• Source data
------------------------------------

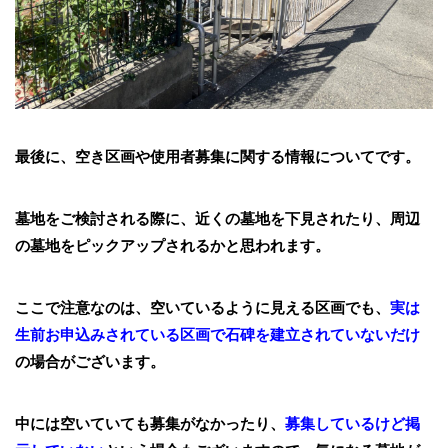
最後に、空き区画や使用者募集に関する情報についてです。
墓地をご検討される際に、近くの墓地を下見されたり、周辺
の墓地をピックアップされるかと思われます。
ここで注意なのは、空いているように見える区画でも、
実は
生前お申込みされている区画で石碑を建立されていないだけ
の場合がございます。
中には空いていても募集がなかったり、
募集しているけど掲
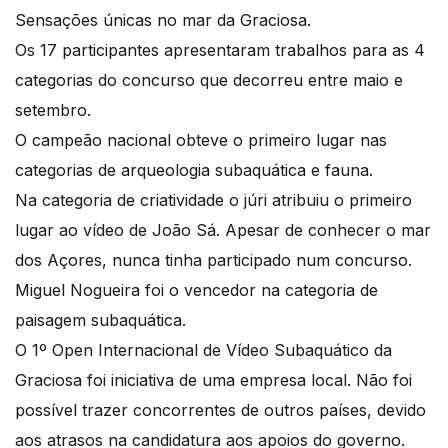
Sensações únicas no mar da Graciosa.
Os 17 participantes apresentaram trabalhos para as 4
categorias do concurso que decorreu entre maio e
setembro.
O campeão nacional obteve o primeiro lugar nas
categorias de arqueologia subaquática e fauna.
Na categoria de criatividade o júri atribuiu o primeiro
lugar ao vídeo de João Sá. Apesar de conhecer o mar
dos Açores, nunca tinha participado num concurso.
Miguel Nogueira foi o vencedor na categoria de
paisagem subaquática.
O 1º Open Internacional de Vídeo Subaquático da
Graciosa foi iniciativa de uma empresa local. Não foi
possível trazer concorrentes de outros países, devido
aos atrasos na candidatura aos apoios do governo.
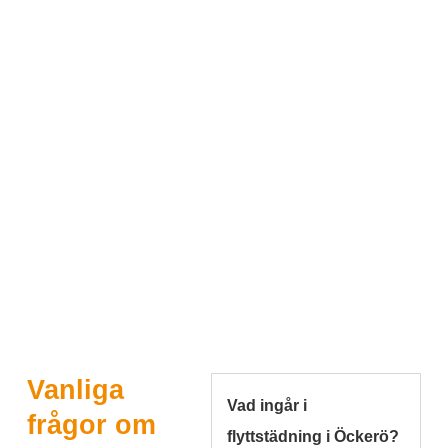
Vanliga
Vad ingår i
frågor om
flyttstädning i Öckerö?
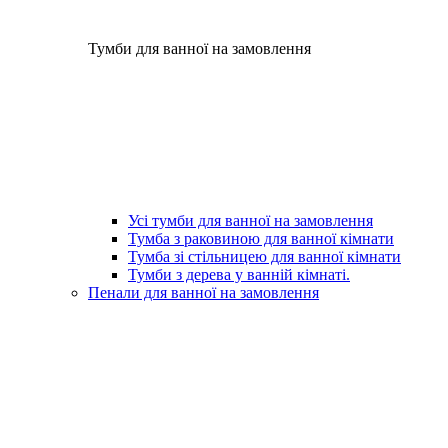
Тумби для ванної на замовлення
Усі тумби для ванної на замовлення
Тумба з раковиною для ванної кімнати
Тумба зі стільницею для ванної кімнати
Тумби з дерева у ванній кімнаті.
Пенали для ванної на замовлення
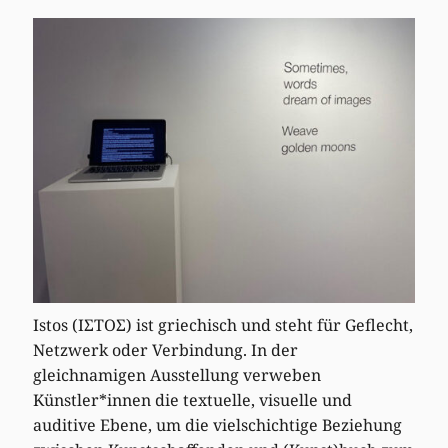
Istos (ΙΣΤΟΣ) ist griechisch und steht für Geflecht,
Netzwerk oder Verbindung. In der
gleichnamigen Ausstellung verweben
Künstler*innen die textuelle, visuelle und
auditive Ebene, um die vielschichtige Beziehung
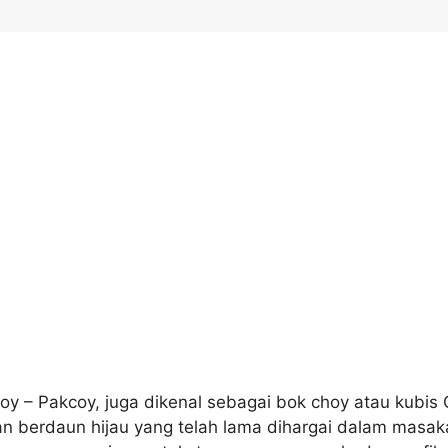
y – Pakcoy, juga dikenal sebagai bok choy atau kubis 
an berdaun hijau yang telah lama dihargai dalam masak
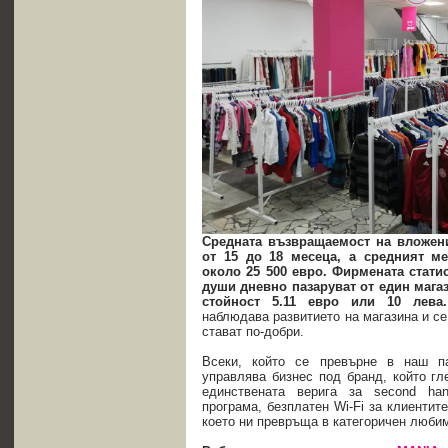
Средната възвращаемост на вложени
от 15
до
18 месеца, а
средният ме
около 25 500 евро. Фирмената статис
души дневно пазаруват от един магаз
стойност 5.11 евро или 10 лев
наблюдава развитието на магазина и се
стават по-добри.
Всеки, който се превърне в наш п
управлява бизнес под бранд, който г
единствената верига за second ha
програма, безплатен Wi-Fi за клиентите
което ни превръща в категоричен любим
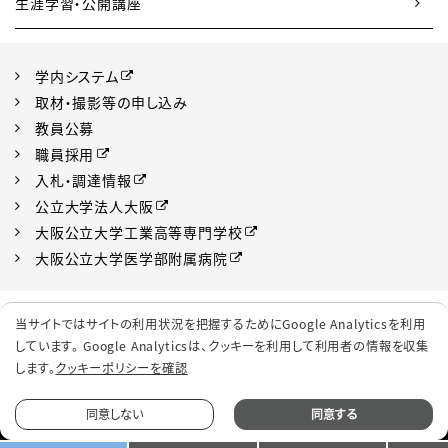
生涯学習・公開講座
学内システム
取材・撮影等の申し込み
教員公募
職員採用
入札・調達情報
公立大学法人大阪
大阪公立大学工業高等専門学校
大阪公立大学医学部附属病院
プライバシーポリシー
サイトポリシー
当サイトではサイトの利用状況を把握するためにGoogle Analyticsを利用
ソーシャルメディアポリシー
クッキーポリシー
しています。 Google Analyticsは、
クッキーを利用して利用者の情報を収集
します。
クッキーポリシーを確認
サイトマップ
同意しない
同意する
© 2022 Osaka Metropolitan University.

------------------------------------

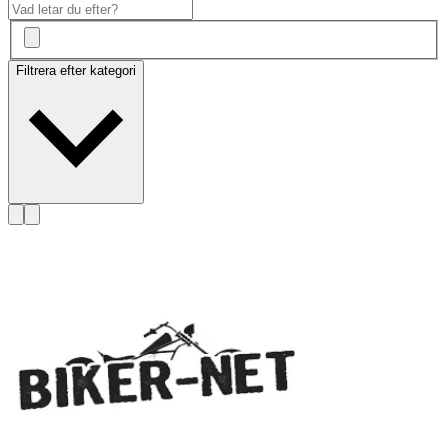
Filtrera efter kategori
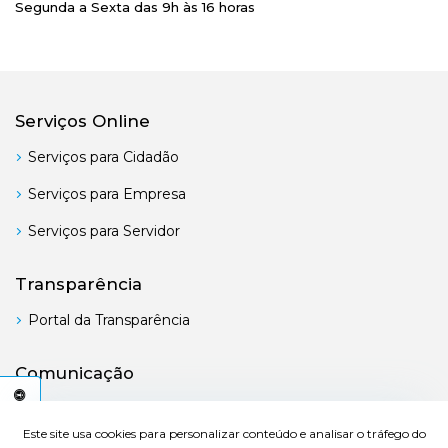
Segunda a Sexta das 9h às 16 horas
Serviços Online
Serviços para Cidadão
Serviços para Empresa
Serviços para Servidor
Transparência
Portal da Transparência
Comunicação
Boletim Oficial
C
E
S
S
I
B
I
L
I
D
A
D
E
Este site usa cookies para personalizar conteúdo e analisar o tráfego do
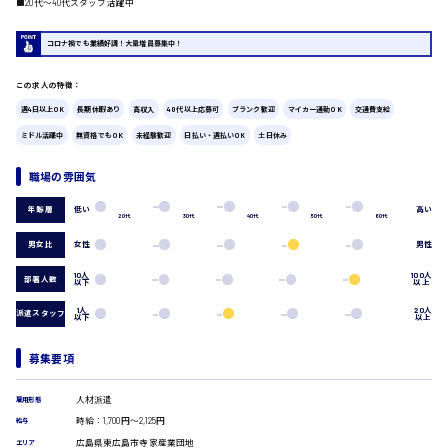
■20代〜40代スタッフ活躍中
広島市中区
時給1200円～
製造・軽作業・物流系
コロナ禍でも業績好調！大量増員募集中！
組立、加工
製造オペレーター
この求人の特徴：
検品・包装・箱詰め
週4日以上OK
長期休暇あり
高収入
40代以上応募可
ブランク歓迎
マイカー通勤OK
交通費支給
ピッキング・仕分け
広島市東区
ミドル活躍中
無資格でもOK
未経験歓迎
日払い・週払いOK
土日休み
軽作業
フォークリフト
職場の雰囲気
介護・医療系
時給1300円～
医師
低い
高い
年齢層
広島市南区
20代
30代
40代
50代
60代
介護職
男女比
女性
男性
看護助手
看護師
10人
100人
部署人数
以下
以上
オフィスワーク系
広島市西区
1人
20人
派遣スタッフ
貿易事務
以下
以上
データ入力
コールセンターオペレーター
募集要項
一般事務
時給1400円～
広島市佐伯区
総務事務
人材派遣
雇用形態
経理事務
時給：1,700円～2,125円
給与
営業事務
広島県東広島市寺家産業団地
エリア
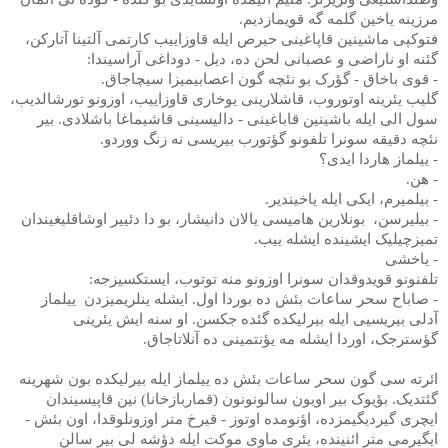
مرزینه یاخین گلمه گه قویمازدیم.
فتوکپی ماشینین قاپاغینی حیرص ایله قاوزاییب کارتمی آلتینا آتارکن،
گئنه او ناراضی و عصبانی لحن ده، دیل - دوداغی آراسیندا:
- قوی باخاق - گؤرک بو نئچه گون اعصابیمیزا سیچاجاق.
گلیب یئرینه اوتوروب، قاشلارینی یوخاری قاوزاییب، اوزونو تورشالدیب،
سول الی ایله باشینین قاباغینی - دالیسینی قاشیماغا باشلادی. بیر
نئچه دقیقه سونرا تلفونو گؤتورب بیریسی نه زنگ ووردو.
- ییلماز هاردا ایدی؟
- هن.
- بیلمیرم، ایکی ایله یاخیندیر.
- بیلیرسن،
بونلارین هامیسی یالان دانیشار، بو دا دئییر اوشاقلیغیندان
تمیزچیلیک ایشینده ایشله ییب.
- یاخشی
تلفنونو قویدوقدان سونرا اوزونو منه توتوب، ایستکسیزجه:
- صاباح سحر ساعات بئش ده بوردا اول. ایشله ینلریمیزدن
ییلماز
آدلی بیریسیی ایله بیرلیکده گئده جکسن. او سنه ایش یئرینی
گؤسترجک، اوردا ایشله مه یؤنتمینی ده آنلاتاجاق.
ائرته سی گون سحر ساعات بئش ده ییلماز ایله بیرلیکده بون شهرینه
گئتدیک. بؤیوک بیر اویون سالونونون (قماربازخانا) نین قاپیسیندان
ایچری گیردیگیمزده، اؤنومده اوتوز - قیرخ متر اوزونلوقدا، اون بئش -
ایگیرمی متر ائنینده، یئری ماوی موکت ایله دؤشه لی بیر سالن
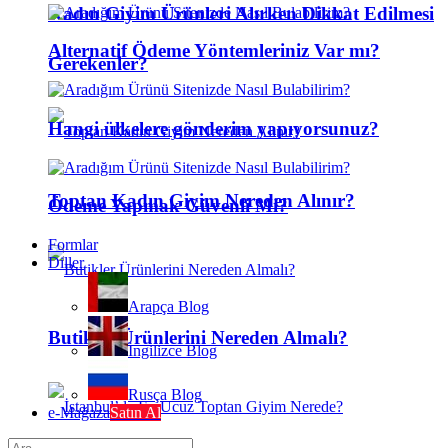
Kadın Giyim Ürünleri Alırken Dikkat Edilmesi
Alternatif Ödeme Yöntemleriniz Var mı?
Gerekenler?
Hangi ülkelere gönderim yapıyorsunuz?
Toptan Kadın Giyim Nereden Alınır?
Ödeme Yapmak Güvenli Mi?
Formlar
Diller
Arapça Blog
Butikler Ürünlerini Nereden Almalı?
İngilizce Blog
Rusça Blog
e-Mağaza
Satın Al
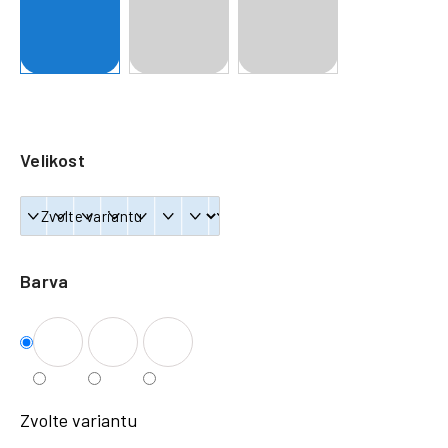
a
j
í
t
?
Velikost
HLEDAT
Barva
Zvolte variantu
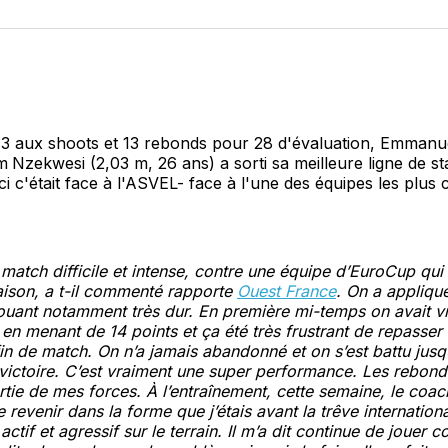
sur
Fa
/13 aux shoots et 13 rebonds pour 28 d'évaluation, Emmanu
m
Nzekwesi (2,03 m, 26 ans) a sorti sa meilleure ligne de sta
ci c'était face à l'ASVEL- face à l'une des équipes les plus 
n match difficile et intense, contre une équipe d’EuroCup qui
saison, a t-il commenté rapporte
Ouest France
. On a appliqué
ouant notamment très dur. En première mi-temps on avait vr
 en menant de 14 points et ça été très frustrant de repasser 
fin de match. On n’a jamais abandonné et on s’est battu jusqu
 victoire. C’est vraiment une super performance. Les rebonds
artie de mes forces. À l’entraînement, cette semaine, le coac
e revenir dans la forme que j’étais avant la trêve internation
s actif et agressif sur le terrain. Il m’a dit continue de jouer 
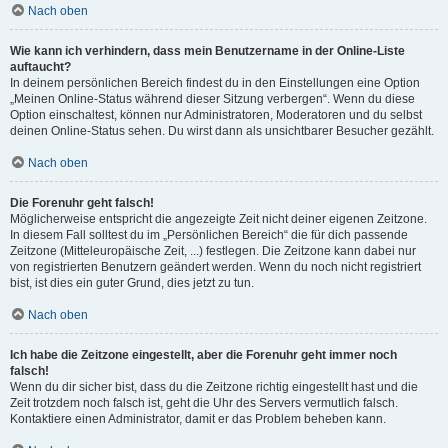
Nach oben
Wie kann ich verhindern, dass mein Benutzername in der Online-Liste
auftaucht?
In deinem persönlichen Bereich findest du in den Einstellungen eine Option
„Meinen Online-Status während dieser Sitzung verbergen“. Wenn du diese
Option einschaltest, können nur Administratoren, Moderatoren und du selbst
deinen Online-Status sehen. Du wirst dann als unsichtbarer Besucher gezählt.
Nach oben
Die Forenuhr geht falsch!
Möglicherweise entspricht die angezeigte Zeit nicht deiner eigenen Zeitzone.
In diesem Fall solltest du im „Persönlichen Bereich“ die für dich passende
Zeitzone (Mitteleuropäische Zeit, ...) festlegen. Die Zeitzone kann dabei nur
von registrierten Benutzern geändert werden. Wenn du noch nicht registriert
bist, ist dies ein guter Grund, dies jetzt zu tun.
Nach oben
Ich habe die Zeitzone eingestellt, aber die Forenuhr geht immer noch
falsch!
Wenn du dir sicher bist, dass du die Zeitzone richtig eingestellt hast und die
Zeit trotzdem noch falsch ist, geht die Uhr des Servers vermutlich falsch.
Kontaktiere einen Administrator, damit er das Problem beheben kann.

------------------------------------

Look through the entries above and say how many lines contain "Ödeme", giving nothing but the number.

2